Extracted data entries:
^^^^^^^^

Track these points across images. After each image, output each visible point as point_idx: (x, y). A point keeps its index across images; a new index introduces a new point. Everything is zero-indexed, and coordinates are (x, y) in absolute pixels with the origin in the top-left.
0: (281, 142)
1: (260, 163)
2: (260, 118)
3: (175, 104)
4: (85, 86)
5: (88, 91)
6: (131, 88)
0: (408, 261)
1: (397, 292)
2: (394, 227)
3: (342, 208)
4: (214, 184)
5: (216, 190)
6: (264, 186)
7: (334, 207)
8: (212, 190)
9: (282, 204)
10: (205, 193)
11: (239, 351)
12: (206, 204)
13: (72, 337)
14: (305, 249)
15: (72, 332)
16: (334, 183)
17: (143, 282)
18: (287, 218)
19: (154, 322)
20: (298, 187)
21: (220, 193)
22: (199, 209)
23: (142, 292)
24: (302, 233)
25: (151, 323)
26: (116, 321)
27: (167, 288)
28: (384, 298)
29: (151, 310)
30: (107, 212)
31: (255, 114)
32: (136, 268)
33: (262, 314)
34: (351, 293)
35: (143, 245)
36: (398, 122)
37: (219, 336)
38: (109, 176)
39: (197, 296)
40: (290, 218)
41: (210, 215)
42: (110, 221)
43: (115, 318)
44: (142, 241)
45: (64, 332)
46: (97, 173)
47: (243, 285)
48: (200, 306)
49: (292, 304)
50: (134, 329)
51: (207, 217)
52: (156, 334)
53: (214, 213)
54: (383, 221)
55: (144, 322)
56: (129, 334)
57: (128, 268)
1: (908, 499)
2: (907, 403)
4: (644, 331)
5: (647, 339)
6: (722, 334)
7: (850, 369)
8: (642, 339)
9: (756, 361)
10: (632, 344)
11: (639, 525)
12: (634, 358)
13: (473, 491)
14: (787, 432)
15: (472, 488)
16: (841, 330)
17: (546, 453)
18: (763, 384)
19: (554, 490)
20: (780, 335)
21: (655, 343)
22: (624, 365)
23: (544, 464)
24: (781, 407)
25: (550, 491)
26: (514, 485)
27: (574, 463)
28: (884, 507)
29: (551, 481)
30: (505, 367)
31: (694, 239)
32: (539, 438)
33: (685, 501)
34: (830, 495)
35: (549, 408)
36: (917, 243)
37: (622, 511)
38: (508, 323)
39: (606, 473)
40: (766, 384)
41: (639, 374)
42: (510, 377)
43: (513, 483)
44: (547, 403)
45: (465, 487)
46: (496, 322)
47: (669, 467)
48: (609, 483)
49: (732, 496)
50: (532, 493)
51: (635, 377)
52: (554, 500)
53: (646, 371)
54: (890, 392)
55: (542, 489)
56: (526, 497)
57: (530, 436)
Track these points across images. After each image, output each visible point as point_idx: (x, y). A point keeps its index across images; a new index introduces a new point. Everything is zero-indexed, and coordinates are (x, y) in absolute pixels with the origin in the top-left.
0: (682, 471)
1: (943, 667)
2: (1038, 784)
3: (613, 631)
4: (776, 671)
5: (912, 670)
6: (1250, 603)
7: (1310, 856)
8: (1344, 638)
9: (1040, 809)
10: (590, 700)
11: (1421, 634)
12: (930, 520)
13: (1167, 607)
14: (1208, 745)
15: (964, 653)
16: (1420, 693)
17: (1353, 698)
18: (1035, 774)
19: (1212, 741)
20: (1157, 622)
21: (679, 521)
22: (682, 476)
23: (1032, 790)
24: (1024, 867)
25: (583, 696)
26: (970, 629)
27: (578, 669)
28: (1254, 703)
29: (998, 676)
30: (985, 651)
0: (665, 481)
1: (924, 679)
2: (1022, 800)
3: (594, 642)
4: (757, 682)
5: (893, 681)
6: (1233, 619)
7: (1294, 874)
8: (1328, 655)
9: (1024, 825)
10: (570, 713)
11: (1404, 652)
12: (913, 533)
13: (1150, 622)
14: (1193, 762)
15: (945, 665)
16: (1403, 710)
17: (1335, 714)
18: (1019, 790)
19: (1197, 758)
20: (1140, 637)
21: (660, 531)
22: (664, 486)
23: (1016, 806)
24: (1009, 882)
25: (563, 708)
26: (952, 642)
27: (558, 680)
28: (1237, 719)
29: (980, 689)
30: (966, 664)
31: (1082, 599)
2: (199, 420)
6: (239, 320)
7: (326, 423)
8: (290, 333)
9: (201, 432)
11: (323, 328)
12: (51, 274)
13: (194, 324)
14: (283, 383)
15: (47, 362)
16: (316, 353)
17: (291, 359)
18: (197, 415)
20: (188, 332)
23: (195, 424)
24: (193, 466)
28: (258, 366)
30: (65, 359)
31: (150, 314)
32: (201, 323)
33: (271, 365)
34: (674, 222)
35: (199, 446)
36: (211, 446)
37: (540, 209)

^^^^^^^^

- _TASK TO COMPLETE_
Edit the lines above, replacing "top-left" with "upper-left" and leaving everything else untouched.

- _FINISHED TASK_
Track these points across images. After each image, output each visible point as point_idx: (x, y). A point keeps its index across images; a new index introduces a new point. Everything is zero-indexed, and coordinates are (x, y) in absolute pixels with the origin in the upper-left.
0: (281, 142)
1: (260, 163)
2: (260, 118)
3: (175, 104)
4: (85, 86)
5: (88, 91)
6: (131, 88)
0: (408, 261)
1: (397, 292)
2: (394, 227)
3: (342, 208)
4: (214, 184)
5: (216, 190)
6: (264, 186)
7: (334, 207)
8: (212, 190)
9: (282, 204)
10: (205, 193)
11: (239, 351)
12: (206, 204)
13: (72, 337)
14: (305, 249)
15: (72, 332)
16: (334, 183)
17: (143, 282)
18: (287, 218)
19: (154, 322)
20: (298, 187)
21: (220, 193)
22: (199, 209)
23: (142, 292)
24: (302, 233)
25: (151, 323)
26: (116, 321)
27: (167, 288)
28: (384, 298)
29: (151, 310)
30: (107, 212)
31: (255, 114)
32: (136, 268)
33: (262, 314)
34: (351, 293)
35: (143, 245)
36: (398, 122)
37: (219, 336)
38: (109, 176)
39: (197, 296)
40: (290, 218)
41: (210, 215)
42: (110, 221)
43: (115, 318)
44: (142, 241)
45: (64, 332)
46: (97, 173)
47: (243, 285)
48: (200, 306)
49: (292, 304)
50: (134, 329)
51: (207, 217)
52: (156, 334)
53: (214, 213)
54: (383, 221)
55: (144, 322)
56: (129, 334)
57: (128, 268)
1: (908, 499)
2: (907, 403)
4: (644, 331)
5: (647, 339)
6: (722, 334)
7: (850, 369)
8: (642, 339)
9: (756, 361)
10: (632, 344)
11: (639, 525)
12: (634, 358)
13: (473, 491)
14: (787, 432)
15: (472, 488)
16: (841, 330)
17: (546, 453)
18: (763, 384)
19: (554, 490)
20: (780, 335)
21: (655, 343)
22: (624, 365)
23: (544, 464)
24: (781, 407)
25: (550, 491)
26: (514, 485)
27: (574, 463)
28: (884, 507)
29: (551, 481)
30: (505, 367)
31: (694, 239)
32: (539, 438)
33: (685, 501)
34: (830, 495)
35: (549, 408)
36: (917, 243)
37: (622, 511)
38: (508, 323)
39: (606, 473)
40: (766, 384)
41: (639, 374)
42: (510, 377)
43: (513, 483)
44: (547, 403)
45: (465, 487)
46: (496, 322)
47: (669, 467)
48: (609, 483)
49: (732, 496)
50: (532, 493)
51: (635, 377)
52: (554, 500)
53: (646, 371)
54: (890, 392)
55: (542, 489)
56: (526, 497)
57: (530, 436)
Track these points across images. After each image, output each visible point as point_idx: (x, y). A point keeps its index across images; a new index introduces a new point. Everything is zero-indexed, and coordinates are (x, y) in absolute pixels with the origin in the upper-left.
0: (682, 471)
1: (943, 667)
2: (1038, 784)
3: (613, 631)
4: (776, 671)
5: (912, 670)
6: (1250, 603)
7: (1310, 856)
8: (1344, 638)
9: (1040, 809)
10: (590, 700)
11: (1421, 634)
12: (930, 520)
13: (1167, 607)
14: (1208, 745)
15: (964, 653)
16: (1420, 693)
17: (1353, 698)
18: (1035, 774)
19: (1212, 741)
20: (1157, 622)
21: (679, 521)
22: (682, 476)
23: (1032, 790)
24: (1024, 867)
25: (583, 696)
26: (970, 629)
27: (578, 669)
28: (1254, 703)
29: (998, 676)
30: (985, 651)
0: (665, 481)
1: (924, 679)
2: (1022, 800)
3: (594, 642)
4: (757, 682)
5: (893, 681)
6: (1233, 619)
7: (1294, 874)
8: (1328, 655)
9: (1024, 825)
10: (570, 713)
11: (1404, 652)
12: (913, 533)
13: (1150, 622)
14: (1193, 762)
15: (945, 665)
16: (1403, 710)
17: (1335, 714)
18: (1019, 790)
19: (1197, 758)
20: (1140, 637)
21: (660, 531)
22: (664, 486)
23: (1016, 806)
24: (1009, 882)
25: (563, 708)
26: (952, 642)
27: (558, 680)
28: (1237, 719)
29: (980, 689)
30: (966, 664)
31: (1082, 599)
2: (199, 420)
6: (239, 320)
7: (326, 423)
8: (290, 333)
9: (201, 432)
11: (323, 328)
12: (51, 274)
13: (194, 324)
14: (283, 383)
15: (47, 362)
16: (316, 353)
17: (291, 359)
18: (197, 415)
20: (188, 332)
23: (195, 424)
24: (193, 466)
28: (258, 366)
30: (65, 359)
31: (150, 314)
32: (201, 323)
33: (271, 365)
34: (674, 222)
35: (199, 446)
36: (211, 446)
37: (540, 209)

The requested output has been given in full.